Apesar do acontecimento recente, não me lembro do que sucedeu depois desse (inconveniente) discurso. O que restava em mim era o orgulho que tive de ter tido um pai tão incrível, sensível, por vezes poeta, por vezes compositor ou editor dos meus textos. Apenas orgulho e gratidão de ter ouvido por inúmeras vezes aquele timbre do Tim Maia que ecoava da cozinha para a sala; ter sido obrigada a abraçar aquele peito cabeludo todas as vezes que ele queria se desculpar; o gosto musical que herdei; os ensinamentos profissionais, sobretudo de ética e postura; o combustível interminável para lutar pelas minhas causas; o sentimento de que, muito mais do que se poder ver, o que realmente importa é o que se planta de bom na vida do outro.

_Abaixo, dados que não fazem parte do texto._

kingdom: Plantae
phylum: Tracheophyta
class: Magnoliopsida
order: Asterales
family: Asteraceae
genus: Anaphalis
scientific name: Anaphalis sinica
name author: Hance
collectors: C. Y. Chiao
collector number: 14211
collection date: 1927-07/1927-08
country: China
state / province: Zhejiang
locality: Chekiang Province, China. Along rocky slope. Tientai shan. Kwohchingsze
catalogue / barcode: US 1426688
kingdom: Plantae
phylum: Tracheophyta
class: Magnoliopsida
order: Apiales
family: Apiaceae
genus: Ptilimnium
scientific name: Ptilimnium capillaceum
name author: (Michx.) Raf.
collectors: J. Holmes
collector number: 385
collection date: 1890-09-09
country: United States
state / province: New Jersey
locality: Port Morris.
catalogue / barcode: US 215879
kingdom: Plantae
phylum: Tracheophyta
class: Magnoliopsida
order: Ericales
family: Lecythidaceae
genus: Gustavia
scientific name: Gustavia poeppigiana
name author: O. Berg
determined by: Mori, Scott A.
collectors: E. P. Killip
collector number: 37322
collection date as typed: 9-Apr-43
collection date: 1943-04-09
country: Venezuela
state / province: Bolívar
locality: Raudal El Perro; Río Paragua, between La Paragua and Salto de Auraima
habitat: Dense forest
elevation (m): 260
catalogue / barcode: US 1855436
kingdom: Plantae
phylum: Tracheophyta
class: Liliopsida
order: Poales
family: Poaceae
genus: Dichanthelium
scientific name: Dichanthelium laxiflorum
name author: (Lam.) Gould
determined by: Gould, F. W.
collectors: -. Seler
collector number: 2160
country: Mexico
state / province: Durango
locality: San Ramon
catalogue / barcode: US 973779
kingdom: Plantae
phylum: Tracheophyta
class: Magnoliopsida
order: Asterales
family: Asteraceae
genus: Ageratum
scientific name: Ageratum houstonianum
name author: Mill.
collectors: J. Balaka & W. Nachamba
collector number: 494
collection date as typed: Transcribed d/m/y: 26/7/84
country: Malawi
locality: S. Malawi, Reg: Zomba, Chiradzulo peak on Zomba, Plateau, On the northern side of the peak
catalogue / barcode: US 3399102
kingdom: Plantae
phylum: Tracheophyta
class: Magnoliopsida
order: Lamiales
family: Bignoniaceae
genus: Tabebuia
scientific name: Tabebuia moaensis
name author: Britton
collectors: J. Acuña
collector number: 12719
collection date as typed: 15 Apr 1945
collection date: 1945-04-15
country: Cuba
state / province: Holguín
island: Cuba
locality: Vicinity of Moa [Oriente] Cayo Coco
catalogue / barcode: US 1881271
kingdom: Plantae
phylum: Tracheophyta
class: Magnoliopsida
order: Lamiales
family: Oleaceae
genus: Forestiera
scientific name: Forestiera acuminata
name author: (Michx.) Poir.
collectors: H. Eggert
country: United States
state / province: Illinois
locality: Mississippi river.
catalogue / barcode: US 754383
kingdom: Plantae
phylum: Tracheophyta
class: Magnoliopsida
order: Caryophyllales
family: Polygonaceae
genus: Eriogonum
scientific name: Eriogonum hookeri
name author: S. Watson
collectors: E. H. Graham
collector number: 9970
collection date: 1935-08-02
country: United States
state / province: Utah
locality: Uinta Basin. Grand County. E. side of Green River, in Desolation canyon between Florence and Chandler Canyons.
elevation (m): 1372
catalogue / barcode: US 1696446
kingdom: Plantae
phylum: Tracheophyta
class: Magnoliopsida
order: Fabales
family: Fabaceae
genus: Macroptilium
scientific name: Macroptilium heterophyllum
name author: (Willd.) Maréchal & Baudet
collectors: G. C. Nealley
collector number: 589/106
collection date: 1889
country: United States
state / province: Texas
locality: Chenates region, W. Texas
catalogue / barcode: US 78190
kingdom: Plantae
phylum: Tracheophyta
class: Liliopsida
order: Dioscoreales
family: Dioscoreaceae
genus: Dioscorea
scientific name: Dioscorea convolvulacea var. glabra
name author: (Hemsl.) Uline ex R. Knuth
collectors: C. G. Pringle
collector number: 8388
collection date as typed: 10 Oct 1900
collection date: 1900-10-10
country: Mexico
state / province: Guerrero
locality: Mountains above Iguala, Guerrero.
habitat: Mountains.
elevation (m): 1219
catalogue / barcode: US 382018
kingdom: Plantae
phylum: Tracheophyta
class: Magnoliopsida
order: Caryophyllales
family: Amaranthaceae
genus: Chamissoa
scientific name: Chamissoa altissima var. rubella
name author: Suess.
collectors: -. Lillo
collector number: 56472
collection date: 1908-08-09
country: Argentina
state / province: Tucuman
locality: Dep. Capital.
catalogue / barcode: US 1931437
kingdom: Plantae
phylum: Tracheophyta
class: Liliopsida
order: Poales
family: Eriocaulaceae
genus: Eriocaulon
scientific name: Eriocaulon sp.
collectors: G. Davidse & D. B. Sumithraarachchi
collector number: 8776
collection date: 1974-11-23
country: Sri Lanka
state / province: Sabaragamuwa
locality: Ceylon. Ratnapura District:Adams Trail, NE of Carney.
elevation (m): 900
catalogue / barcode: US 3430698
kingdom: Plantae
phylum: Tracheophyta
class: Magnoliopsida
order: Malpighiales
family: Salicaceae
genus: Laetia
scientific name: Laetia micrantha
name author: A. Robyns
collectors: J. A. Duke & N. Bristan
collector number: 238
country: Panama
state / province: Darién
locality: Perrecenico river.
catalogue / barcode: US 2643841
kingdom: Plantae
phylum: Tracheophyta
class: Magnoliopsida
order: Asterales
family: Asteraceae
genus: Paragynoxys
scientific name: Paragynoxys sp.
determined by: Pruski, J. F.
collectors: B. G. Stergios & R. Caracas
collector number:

Não me arrependo de ter esperado tanto para reconhecer tudo isso. Eu sou o reflexo dele, que teria feito o mesmo. Mas há em mim uma imensa felicidade – no lugar da esperada tristeza -, que me faz, neste Dia dos Pais, ter orgulho e carregar por aí a estrela solitária que tatuei em homenagem ao botafoguense mais fanático do Brasil e que por diversas vezes tentou me comprar para que eu deixasse de ser flamenguista; e este coração sensível e amistoso (por vezes até bobo) que ele gerou.
Neste Dia dos Pais (e nos dos últimos três anos) nenhum sentimento além de gratidão tem lugar no meu peito. O que sou, a mulher na qual me transformei e os maiores valores que carrego se devem a esse homem, meu pai.
A todos os homens inspiradores, distantes de nomearem-se heróis, mas nossos humanos mais admiráveis: obrigada!